The Wicklow TD made the request in response to testimony by a Facebook whistleblower to the US Congress alleging the company is aware of the harms its products cause but that it chooses not to take action for fear of losing revenue.

Frances Haugen, a former data scientist with the social media giant, said its own research shows it amplifies political unrest, hate speech and misinformation. This research is kept secret by the company, she told politicians last week.

Ms Haugen said Facebook’s ranking algorithms, which are primarily based on how many engagements a post receives, are “literally fanning ethnic violence”.

She says the company knows these ranking systems are dangerous but has failed to rollout out countermeasures. “And that’s what is causing things like ethnic violence in Ethiopia. ”
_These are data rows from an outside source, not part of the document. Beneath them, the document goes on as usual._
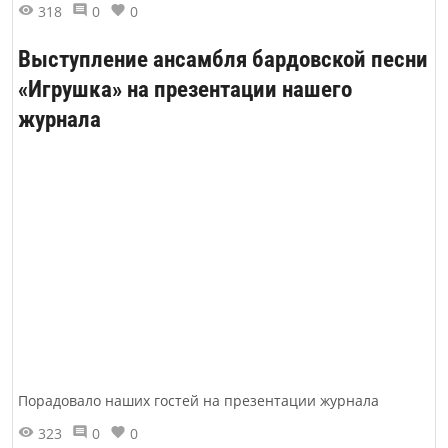
318
0
0
Выступление ансамбля бардовской песни
«Игрушка» на презентации нашего
журнала
Порадовало наших гостей на презентации журнала
323
0
0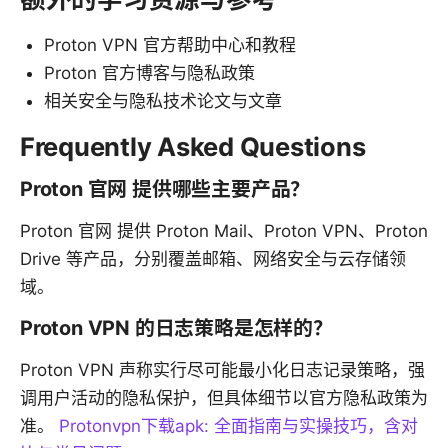
Proton VPN 官方帮助中心和教程
Proton 官方博客与隐私政策
相关安全与隐私技术论文与文章
Frequently Asked Questions
Proton 官网 提供哪些主要产品？
Proton 官网 提供 Proton Mail、Proton VPN、Proton
Drive 等产品，分别覆盖邮箱、网络安全与云存储领
域。
Proton VPN 的日志策略是怎样的？
Proton VPN 声称实行尽可能最小化日志记录策略，强
调用户活动的隐私保护，但具体细节以官方隐私政策为
准。
Protonvpn下载apk: 全面指南与实操技巧，含对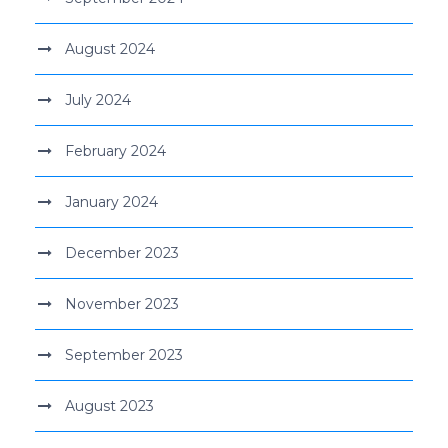
August 2024
July 2024
February 2024
January 2024
December 2023
November 2023
September 2023
August 2023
She also linked misinformation and hate speech shared on Facebook to violence in Myanmar, where about half of the 53 million population use Facebook. Facebook has been accused of promoting posts inciting violence against citizens who are protesting against the military coup in February.

Mr Brady said Facebook should face questions from TDs as the violence in Ethiopia and Myanmar fall under the remit of the Foreign Affairs Committee.

“I believe that this is a hugely important issue, and as both of both of these countries fall under the rubric of the [Ccommittee's] work plan for this year, I am formally requesting that the [committee] requests that a representative from Facebook be asked to appear before the committee to answer questions in relation to this matter,” his letter to Mr Flanagan said.

Mr Flanagan told The Irish Times the matter will be “fully considered by the Committee in the context of our work programme”.

This would be the first time company representatives would face questions from the Foreign Affairs Committee.

Earlier this year, Facebook representatives faced tough questioning from the Oireachtas Committee on Housing and Local Government over allegations it is undermining democracy and coarsening public debate by allowing anonymous accounts to make false and misleading statements without sanction.